前回に引き続き、年末にあたり2019年のビジネス界を俯瞰してみて、危機的に思っていることを中心に問題意識と対策を述べさせていただきます。

前回はこちら

④大企業とベンチャーのはざまで

今年になってよく見かけたのは、「若者の大企業離れ」という記事。確かに大企業の旧態依然たる体質に何年いても大した実力が付かない、と若者が思うのも無理はないしやりがいを感じられないことも多いでしょう。嫌なものをいつまでもしがみついている必要はないし、3年どころか半年もいれば、そのビジネスのKSFも、その組織の長短所もわかってしまうのが今の賢い若者たちです。

しかし、一方で「ベンチャーとはこのようなところである」、という理解が十分進んでいるか?というとそうは思えないところも見えてきます。これを端的に表す今年の言葉が「やりがい搾取」

このことはもう少し整理して今後のきぼうパートナーの経営にも、あるいは若者たちへの助言にも生かしていきたいと思っているのですが、大学院程度の専門性をきちんと身に着けて、専門性を要求するポジションの仕事をするという動き自体がまず日本では異常に少ない。大企業では専門性を持っていても最初の数年はジェネラリスト養成コースを歩まされるので、それが嫌ならば、それを必要としているベンチャーがよい。これはまず一つ今の日本では確定的なことだと思います。

しかし、日本の場合、人員もそこまでの専門性をもっていない(だけど大卒)し、企業側も専門性を要求するポジションを用意しておらず、というよりも、素材開発系でもないと専門性をどう生かすかを経営側もわかっておらず、結果として「みんながだれでもできることを適当にやっている」という状況が社内の9割という状況があります。その中で大企業とベンチャーどっちが良いのか?というと、私が自分の子供に薦めるならばやはり大企業を最初に選び体験しそこにあるものを吸収することを薦めます。それは、ビジネスのマナーに始まり、法規やルール、あるいは提案の考え方やPDCAの回し方などの「仕事の作法」を大企業ではお金を払わないでも、きちんと教育してくれるし、1000万円、業種によっては1億円単位の業務の進め方、回し方というのを目の前で学ぶことができるからです。これらは中小企業では手に入れることができないことが多いからです。

そうしたノウハウを知らずに、部下も持った経験もなく自頭の良いばかりの人間がベンチャーに来ると、小さな作業に無駄に時間とお金を使い、効率の悪い思考に自分と周りを巻き込み、自分だけでなく周囲までもを疲弊させていく、という不幸の震源地となるのです。

## 課題 1
大企業とベンチャーについての本文を読んで、次の問いに答えてください。
(a) 今年よく見かけたと書かれている記事の言葉は何ですか。
(b) ベンチャーへの理解が足りないことを端的に表す今年の言葉として挙げられているのは何ですか。
(c) 大企業では、どのくらいの金額単位の業務の進め方を目の前で学べると書かれていますか。
## 課題 2
大企業とベンチャーについての本文から、「④大企業とベンチャーのはざまで」から「できないことが多いからです。」までの部分を、そのまま引用してください。
後に続く一覧は、今回の作業には関係ありません。

## 資料一覧
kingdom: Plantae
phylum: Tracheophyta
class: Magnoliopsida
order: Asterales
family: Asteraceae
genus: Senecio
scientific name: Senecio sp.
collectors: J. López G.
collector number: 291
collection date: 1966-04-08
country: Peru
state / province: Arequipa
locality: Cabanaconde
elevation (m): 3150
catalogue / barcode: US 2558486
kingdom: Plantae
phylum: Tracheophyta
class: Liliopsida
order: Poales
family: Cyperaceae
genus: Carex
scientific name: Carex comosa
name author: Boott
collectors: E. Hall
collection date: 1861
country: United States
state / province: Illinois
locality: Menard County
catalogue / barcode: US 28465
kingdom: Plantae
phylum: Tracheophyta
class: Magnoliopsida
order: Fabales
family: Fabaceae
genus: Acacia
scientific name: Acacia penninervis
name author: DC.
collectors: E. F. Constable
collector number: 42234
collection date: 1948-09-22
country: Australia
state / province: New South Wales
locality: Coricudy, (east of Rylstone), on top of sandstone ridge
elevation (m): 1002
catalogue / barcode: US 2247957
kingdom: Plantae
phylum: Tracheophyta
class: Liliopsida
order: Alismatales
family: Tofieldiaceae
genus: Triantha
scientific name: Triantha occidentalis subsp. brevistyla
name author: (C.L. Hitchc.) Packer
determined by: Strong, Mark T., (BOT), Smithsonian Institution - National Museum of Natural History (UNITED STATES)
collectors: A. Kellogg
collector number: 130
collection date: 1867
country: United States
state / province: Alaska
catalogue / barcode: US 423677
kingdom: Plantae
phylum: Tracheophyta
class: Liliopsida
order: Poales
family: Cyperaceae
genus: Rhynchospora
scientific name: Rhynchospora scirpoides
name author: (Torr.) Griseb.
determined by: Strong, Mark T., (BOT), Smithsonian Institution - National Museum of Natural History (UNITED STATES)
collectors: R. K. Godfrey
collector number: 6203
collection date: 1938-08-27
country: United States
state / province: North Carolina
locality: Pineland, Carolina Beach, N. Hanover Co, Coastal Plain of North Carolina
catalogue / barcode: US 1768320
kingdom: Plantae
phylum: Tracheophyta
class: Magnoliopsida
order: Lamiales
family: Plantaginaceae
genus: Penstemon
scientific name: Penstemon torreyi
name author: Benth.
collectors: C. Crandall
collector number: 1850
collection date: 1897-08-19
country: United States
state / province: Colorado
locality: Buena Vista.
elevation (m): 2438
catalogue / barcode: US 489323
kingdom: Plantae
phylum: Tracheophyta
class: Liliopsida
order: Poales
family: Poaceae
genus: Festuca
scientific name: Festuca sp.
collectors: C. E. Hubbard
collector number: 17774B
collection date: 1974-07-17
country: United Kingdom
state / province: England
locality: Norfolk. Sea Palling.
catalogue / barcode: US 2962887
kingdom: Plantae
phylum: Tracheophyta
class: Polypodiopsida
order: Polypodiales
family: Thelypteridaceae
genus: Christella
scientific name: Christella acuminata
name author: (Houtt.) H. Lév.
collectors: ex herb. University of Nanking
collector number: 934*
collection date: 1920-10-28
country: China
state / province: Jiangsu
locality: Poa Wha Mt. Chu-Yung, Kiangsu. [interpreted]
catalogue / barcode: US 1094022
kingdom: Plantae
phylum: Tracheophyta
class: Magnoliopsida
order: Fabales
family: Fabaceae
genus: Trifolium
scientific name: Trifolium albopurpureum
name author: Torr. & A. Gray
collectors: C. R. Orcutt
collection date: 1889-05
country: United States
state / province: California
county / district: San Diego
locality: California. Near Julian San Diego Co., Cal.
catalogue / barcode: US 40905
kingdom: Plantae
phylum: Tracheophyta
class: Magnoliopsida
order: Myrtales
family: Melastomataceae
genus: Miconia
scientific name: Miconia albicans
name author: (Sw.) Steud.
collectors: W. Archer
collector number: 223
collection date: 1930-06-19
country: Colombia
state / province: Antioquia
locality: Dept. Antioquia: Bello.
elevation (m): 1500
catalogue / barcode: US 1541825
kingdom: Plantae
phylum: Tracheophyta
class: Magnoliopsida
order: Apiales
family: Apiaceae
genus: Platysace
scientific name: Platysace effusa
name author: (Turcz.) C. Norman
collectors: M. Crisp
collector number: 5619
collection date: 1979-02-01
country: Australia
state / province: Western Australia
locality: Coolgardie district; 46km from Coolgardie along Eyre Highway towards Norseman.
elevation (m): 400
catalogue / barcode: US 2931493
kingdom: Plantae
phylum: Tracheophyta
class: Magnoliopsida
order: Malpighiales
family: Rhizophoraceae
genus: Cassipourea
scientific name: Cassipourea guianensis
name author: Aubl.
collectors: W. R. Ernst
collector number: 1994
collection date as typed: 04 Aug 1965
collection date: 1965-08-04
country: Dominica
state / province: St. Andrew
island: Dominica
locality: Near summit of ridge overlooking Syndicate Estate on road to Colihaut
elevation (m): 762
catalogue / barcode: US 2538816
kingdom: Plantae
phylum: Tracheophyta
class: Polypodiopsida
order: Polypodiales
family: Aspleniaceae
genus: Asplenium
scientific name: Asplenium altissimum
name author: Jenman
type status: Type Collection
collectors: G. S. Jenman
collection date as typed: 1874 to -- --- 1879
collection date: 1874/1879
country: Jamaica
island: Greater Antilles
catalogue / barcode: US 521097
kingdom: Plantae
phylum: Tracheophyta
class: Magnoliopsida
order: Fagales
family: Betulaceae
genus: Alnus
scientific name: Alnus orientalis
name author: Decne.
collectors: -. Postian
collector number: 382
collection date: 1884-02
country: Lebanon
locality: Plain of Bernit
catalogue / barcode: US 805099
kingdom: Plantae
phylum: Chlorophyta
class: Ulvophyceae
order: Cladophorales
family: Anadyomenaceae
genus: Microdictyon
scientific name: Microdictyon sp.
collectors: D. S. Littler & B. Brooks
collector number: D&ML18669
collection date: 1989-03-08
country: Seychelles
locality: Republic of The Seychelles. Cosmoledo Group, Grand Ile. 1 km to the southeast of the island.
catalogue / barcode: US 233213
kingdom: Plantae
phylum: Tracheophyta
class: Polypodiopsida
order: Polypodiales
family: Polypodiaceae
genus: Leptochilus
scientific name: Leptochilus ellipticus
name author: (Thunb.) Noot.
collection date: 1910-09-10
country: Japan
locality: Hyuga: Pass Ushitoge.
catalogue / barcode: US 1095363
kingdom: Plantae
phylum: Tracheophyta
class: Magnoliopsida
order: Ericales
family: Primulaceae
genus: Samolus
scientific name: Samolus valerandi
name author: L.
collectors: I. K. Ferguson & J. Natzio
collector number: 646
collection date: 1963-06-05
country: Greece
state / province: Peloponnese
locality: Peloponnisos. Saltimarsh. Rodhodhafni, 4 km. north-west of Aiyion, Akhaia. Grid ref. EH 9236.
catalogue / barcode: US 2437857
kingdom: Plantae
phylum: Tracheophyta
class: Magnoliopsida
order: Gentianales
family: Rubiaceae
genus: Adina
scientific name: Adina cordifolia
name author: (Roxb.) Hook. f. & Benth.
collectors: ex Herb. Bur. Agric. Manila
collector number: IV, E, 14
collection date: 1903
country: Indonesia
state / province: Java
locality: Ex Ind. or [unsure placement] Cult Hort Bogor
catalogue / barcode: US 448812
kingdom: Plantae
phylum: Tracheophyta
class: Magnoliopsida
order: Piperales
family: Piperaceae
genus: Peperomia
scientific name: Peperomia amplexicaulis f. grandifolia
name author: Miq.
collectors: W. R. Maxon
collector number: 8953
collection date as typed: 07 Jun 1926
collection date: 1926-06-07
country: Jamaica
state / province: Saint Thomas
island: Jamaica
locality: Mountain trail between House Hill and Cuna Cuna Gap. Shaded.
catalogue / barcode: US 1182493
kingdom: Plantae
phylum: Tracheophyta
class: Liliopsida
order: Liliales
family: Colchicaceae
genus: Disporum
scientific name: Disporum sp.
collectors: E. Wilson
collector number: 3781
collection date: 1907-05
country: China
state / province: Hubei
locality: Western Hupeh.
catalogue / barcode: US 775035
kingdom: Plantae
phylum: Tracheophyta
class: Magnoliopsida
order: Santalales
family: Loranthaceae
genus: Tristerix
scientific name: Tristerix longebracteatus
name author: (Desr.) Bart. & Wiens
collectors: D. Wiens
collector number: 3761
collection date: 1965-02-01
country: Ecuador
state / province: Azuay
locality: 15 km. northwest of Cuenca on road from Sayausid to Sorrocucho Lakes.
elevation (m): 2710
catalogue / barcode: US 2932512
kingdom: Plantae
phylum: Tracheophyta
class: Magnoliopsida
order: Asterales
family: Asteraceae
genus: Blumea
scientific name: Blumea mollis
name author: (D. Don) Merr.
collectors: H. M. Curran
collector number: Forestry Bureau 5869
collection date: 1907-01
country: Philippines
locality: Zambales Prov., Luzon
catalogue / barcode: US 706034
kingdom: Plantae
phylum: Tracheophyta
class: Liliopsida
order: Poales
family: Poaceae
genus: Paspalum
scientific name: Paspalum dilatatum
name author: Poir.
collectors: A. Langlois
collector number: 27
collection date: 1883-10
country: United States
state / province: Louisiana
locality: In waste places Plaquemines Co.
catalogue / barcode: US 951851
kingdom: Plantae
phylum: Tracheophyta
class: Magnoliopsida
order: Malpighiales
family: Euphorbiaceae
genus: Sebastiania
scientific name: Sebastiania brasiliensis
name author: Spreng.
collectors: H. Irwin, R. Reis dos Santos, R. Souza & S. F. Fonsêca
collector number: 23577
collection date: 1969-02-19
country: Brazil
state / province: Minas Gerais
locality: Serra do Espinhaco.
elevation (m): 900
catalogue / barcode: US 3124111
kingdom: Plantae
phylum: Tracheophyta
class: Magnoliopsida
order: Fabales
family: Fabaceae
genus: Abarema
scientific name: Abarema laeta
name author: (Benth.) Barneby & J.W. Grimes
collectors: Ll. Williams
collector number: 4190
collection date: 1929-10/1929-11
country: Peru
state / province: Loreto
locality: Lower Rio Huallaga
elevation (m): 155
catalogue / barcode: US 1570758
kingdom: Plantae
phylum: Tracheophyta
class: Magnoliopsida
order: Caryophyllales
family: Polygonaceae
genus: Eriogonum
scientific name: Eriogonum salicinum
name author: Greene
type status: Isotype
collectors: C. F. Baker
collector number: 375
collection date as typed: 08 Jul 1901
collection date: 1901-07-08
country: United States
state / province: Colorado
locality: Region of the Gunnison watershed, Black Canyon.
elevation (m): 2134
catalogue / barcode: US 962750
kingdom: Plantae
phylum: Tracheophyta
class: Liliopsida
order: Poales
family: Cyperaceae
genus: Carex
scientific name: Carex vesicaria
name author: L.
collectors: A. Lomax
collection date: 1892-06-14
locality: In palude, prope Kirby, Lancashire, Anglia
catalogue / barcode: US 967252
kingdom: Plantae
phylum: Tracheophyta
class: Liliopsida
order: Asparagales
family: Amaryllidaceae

## 正解 1
(a) 「若者の大企業離れ」
(b) 「やりがい搾取」
(c) 1000万円、業種によっては1億円単位

## 正解 2
④大企業とベンチャーのはざまで

今年になってよく見かけたのは、「若者の大企業離れ」という記事。確かに大企業の旧態依然たる体質に何年いても大した実力が付かない、と若者が思うのも無理はないしやりがいを感じられないことも多いでしょう。嫌なものをいつまでもしがみついている必要はないし、3年どころか半年もいれば、そのビジネスのKSFも、その組織の長短所もわかってしまうのが今の賢い若者たちです。

しかし、一方で「ベンチャーとはこのようなところである」、という理解が十分進んでいるか?というとそうは思えないところも見えてきます。これを端的に表す今年の言葉が「やりがい搾取」

このことはもう少し整理して今後のきぼうパートナーの経営にも、あるいは若者たちへの助言にも生かしていきたいと思っているのですが、大学院程度の専門性をきちんと身に着けて、専門性を要求するポジションの仕事をするという動き自体がまず日本では異常に少ない。大企業では専門性を持っていても最初の数年はジェネラリスト養成コースを歩まされるので、それが嫌ならば、それを必要としているベンチャーがよい。これはまず一つ今の日本では確定的なことだと思います。

しかし、日本の場合、人員もそこまでの専門性をもっていない(だけど大卒)し、企業側も専門性を要求するポジションを用意しておらず、というよりも、素材開発系でもないと専門性をどう生かすかを経営側もわかっておらず、結果として「みんながだれでもできることを適当にやっている」という状況が社内の9割という状況があります。その中で大企業とベンチャーどっちが良いのか?というと、私が自分の子供に薦めるならばやはり大企業を最初に選び体験しそこにあるものを吸収することを薦めます。それは、ビジネスのマナーに始まり、法規やルール、あるいは提案の考え方やPDCAの回し方などの「仕事の作法」を大企業ではお金を払わないでも、きちんと教育してくれるし、1000万円、業種によっては1億円単位の業務の進め方、回し方というのを目の前で学ぶことができるからです。これらは中小企業では手に入れることができないことが多いからです。